Chicago meter money keeps flowing to private investors

Emanuel also agreed to allow CPM to increase the hours the meters stay running, extending them from 9 to 10 PM through most of the city, and until midnight in the Gold Coast and the Loop. In exchange, CPM agreed to turn off the meters on Sunday in neighborhoods outside of downtown.

To sell this swap to the public, Emanuel contended that he was playing hardball with the meter company. He also declared that motorists would end up paying less into the meters overall, thanks to free Sundays.

After several aldermen questioned the savings, the mayor awarded a no-bid $250,000 contract to Navigant to study the matter.

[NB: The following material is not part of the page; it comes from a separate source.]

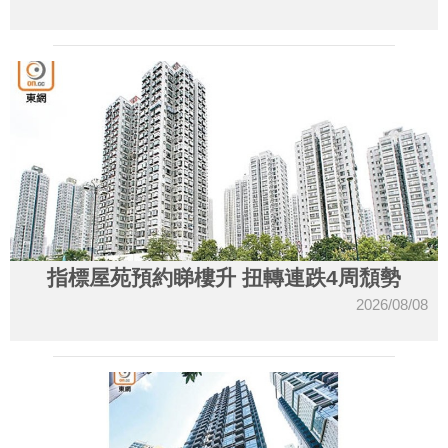
指標屋苑預約睇樓升 扭轉連跌4周頹勢
2026/08/08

In the spring of 2013, just before the new deal came to the council for a vote, Emanuel aides produced a Navigant report that said that the mayor was right: motorists would indeed feed less money into the system thanks to the renegotiated deal.

Alderman Scott Waguespack (32nd) remained unconvinced. “It makes no sense,” he says. “The city’s allowing the parking meter company to keep the meters going longer and increase the fees we pay. But they’re saying we’d be paying less to the meters? I don’t buy it.”

Waguespack says he pressed Steven Patton, the city’s corporation counsel, to substantiate the claim with data, such as usage and revenue figures down to the level of individual meters. “Patton said that information is protected by attorney-client privilege. I said, ‘I represent the people.’ Patton said, ‘I represent the mayor. If you want to see that data, go get an attorney.'”

In other words, if aldermen wanted information needed to make an educated vote on the reworked deal, they’d have to sue the mayor to review it, according to Waguespack.

On June 5, the City Council voted 39 to 11 to reratify the deal.

“These changes will provide much needed relief from this horrible deal,” Emanuel said at the time. He went on to thank the council for making “a little lemonade out of this lemon.”

Not all Chicagoans see it that way. For one thing, many local businesses and chambers of commerce are unhappy with free Sunday parking. They claim it cuts into their profits by enabling motorists to take up valuable spaces that would otherwise be available to Sunday shoppers.